30-year-old John Bond enlisted on January 7, 1864 in St. Mary's County, Maryland, and mustered into the 19th Regiment on January 10, 1864 at Camp Stanton.
In the early spring of 1864 Private Bond served as part of a Union Army recruiting party that recruited slaves from the farms and plantations in the Eastern Shore counties of Maryland. While stationed at Oxford, Maryland, he wrote the following letter to his wife:
Oxford, Maryland
March 9th, 1864
Dear Wife,
As an opportunity presents itself I will address a few lines to you to let you know that I am well and hope this will find you enjoying the same blessings I am. At this place on recruiting service and like it very much. I am well pleased with the duties of a soldier, enjoy myself well, and am treated kindly. Have plenty to eat and drink and wear.

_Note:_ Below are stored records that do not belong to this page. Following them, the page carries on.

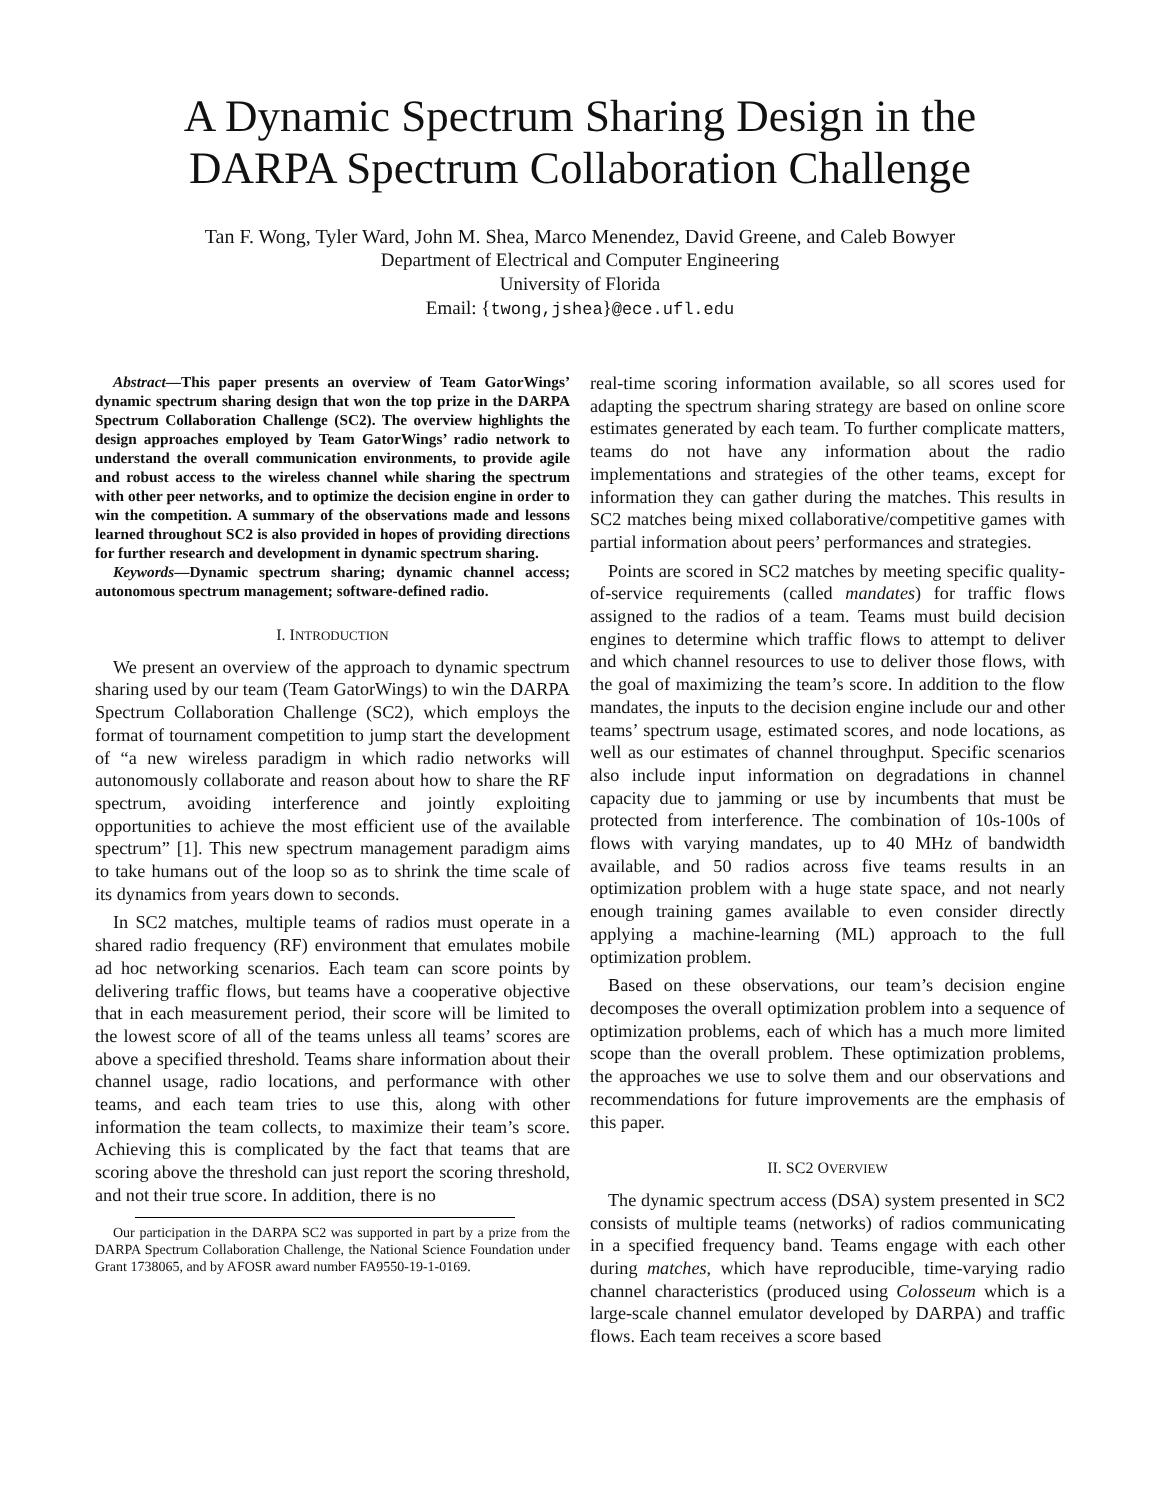A Dynamic Spectrum Sharing Design in the
DARPA Spectrum Collaboration Challenge
Tan F. Wong, Tyler Ward, John M. Shea, Marco Menendez, David Greene, and Caleb Bowyer
Department of Electrical and Computer Engineering
University of Florida
Email: {twong,jshea}@ece.ufl.edu
Abstract—This paper presents an overview of Team GatorWings’ dynamic spectrum sharing design that won the top prize in the DARPA Spectrum Collaboration Challenge (SC2). The overview highlights the design approaches employed by Team GatorWings’ radio network to understand the overall communication environments, to provide agile and robust access to the wireless channel while sharing the spectrum with other peer networks, and to optimize the decision engine in order to win the competition. A summary of the observations made and lessons learned throughout SC2 is also provided in hopes of providing directions for further research and development in dynamic spectrum sharing.
Keywords—Dynamic spectrum sharing; dynamic channel access; autonomous spectrum management; software-defined radio.
I. INTRODUCTION
We present an overview of the approach to dynamic spectrum sharing used by our team (Team GatorWings) to win the DARPA Spectrum Collaboration Challenge (SC2), which employs the format of tournament competition to jump start the development of “a new wireless paradigm in which radio networks will autonomously collaborate and reason about how to share the RF spectrum, avoiding interference and jointly exploiting opportunities to achieve the most efficient use of the available spectrum” [1]. This new spectrum management paradigm aims to take humans out of the loop so as to shrink the time scale of its dynamics from years down to seconds.
In SC2 matches, multiple teams of radios must operate in a shared radio frequency (RF) environment that emulates mobile ad hoc networking scenarios. Each team can score points by delivering traffic flows, but teams have a cooperative objective that in each measurement period, their score will be limited to the lowest score of all of the teams unless all teams’ scores are above a specified threshold. Teams share information about their channel usage, radio locations, and performance with other teams, and each team tries to use this, along with other information the team collects, to maximize their team’s score. Achieving this is complicated by the fact that teams that are scoring above the threshold can just report the scoring threshold, and not their true score. In addition, there is no
Our participation in the DARPA SC2 was supported in part by a prize from the DARPA Spectrum Collaboration Challenge, the National Science Foundation under Grant 1738065, and by AFOSR award number FA9550-19-1-0169.
real-time scoring information available, so all scores used for adapting the spectrum sharing strategy are based on online score estimates generated by each team. To further complicate matters, teams do not have any information about the radio implementations and strategies of the other teams, except for information they can gather during the matches. This results in SC2 matches being mixed collaborative/competitive games with partial information about peers’ performances and strategies.
Points are scored in SC2 matches by meeting specific quality-of-service requirements (called mandates) for traffic flows assigned to the radios of a team. Teams must build decision engines to determine which traffic flows to attempt to deliver and which channel resources to use to deliver those flows, with the goal of maximizing the team’s score. In addition to the flow mandates, the inputs to the decision engine include our and other teams’ spectrum usage, estimated scores, and node locations, as well as our estimates of channel throughput. Specific scenarios also include input information on degradations in channel capacity due to jamming or use by incumbents that must be protected from interference. The combination of 10s-100s of flows with varying mandates, up to 40 MHz of bandwidth available, and 50 radios across five teams results in an optimization problem with a huge state space, and not nearly enough training games available to even consider directly applying a machine-learning (ML) approach to the full optimization problem.
Based on these observations, our team’s decision engine decomposes the overall optimization problem into a sequence of optimization problems, each of which has a much more limited scope than the overall problem. These optimization problems, the approaches we use to solve them and our observations and recommendations for future improvements are the emphasis of this paper.
II. SC2 OVERVIEW
The dynamic spectrum access (DSA) system presented in SC2 consists of multiple teams (networks) of radios communicating in a specified frequency band. Teams engage with each other during matches, which have reproducible, time-varying radio channel characteristics (produced using Colosseum which is a large-scale channel emulator developed by DARPA) and traffic flows. Each team receives a score based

I should like very much to see you and the children and shall try and come home as soon as I get back to camp. My love to you has not grown cold though far away. I hope the day is not far distant when I may be permitted to see your lovely face again, and hold you in my arms, and __ you mine forever.
Keep up good courage and hope for better days. May heaven bless you. Write as soon as you get this and direct to Trapp, Talbot Co., Maryland in care of Trent Baymor. Remember to my friends, I remain yours as ever,
John Bond
John Bond died of pneumonia five months later, on August 21, 1864, at the City Point, Virginia, army hospital.
The hospital failed to report Bond's death to the regiment, which carried him as sick for the balance of the war, and as a deserter after the war. Finally, in 1883, when processing his widow's pension application, the Army discovered and corrected its mistake, removed the charge of desertion, and corrected Bond's records to show that he had died in the line of duty.